*** Passage to read ***

As accessing all the potential information is not feasible if you have limited time and limited resources, you have to be selective, and prioritize.
And this is were you risk making biased choices.
Unless you remember that information needs something else: has to be contextualized.
Contextualize, contextualize, contextualize
It is always a matter of choices: both individual and organizational choices, to be precise- but will discuss the concept of making choices later in this article.
With two wars ongoing around the corner from Europe, both of which involve Europe indirectly, it is surprising how little the immediate and potential impacts are perceived or even considered, when I meet people in Turin.
Actually, what I observe is a kind of "filtering out", and increased tunnel vision.
It is one of the many possible reactions to a crisis, but of course implies that you ignore reality and assume that somebody else will take care of it.
Whenever making choices, to get back to the theme of this article, you have to consider "why" as your starting point.
I wrote various articles where discussed also contextualization (41 as of today, but if you just look for context gets to 136), as I think that assessing where you really are is a critical differentiating factor between "change" and "tinkering".
Any project is about change- be it just a single event organized to help build consensus or increase awareness about a theme, building a bridge, or installing and deploying (including training staff) a new ERP system.
My first "project management" experiences were actually neither in business nor in IT, and while I did not call it that was back then, the source of "method" was reading and observation- from history.
Considering the "why", there are obviously your own choices, but also the size of the expected impacts should help.
What you call "project", if you consider all the context and impacts, might in other organizations be considered a "program"- or called with any other name.
I remember years ago somebody saying that I was mixing project, program, and portfolio: I know the different from experience, but I worked across multiple industries, cultures, and company sizes.
This is a map from my forthcoming CV update:
As anybody who worked across multiple domains, I was used to listen to all the voices to identify those that, despite the formal organizational structure, had really the knowledge needed within the informal organizational structure.
Often, the knowledge needed to introduce change (yes, with and without technology) was not documented, and introducing new processes (also without IT) that formalized just an evolution of the formal structure risked to actually disrupt or at least overload operational activities.
There is a time also for smart tinkering
The concept is: if it is your project, you can call what you prefer: project, strategic project, proof of concept, pilot initiative, program, keystone of a portfolio, etc.
If doing it for a customer, I adapt before adopt: provided that the discipline moving from start to end (even when I was called to help to recover or phase-out an existing initiative), they can call whatever is consistent with their own internal organizational lingo.

*** End of Passage to read ***
*** Entries shown ***

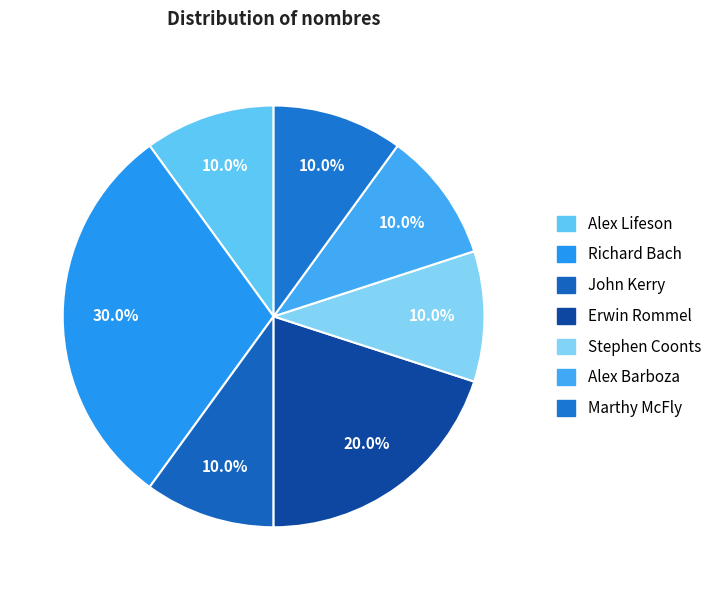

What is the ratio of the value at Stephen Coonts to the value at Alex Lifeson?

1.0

*** End of Entries shown ***
*** Entries shown ***

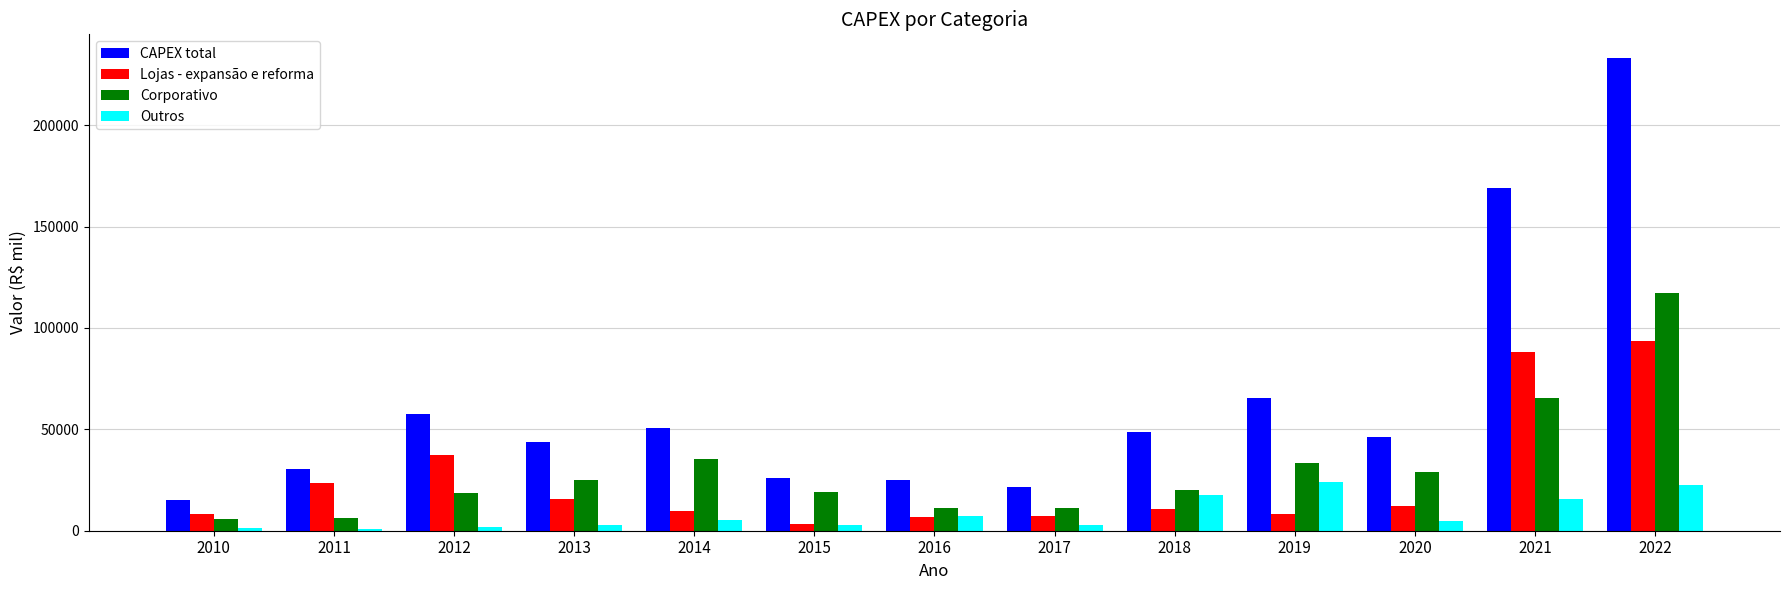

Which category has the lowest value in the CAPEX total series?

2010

*** End of Entries shown ***

## Directive 1
From the passage on contextualization, extract the stretch from "I remember years" through "informal organizational structure.", word for word.
## Directive 2
Answer these questions using the passage on contextualization:
(a) In which city does the writer meet people who seem to give little thought to the impacts of the two wars?
(b) As of today, how many of the writer's articles discuss contextualization?
(c) What was the source of "method" in the writer's first "project management" experiences?
## Directive 3
In the sentence of the passage on contextualization that begins "The concept is", which names does the writer list for what you can call your own project?

## Worked solution 1
I remember years ago somebody saying that I was mixing project, program, and portfolio: I know the different from experience, but I worked across multiple industries, cultures, and company sizes.
This is a map from my forthcoming CV update:
As anybody who worked across multiple domains, I was used to listen to all the voices to identify those that, despite the formal organizational structure, had really the knowledge needed within the informal organizational structure.

## Worked solution 2
(a) Turin
(b) 41
(c) Reading and observation, from history

## Worked solution 3
project
strategic project
proof of concept
pilot initiative
program
keystone of a portfolio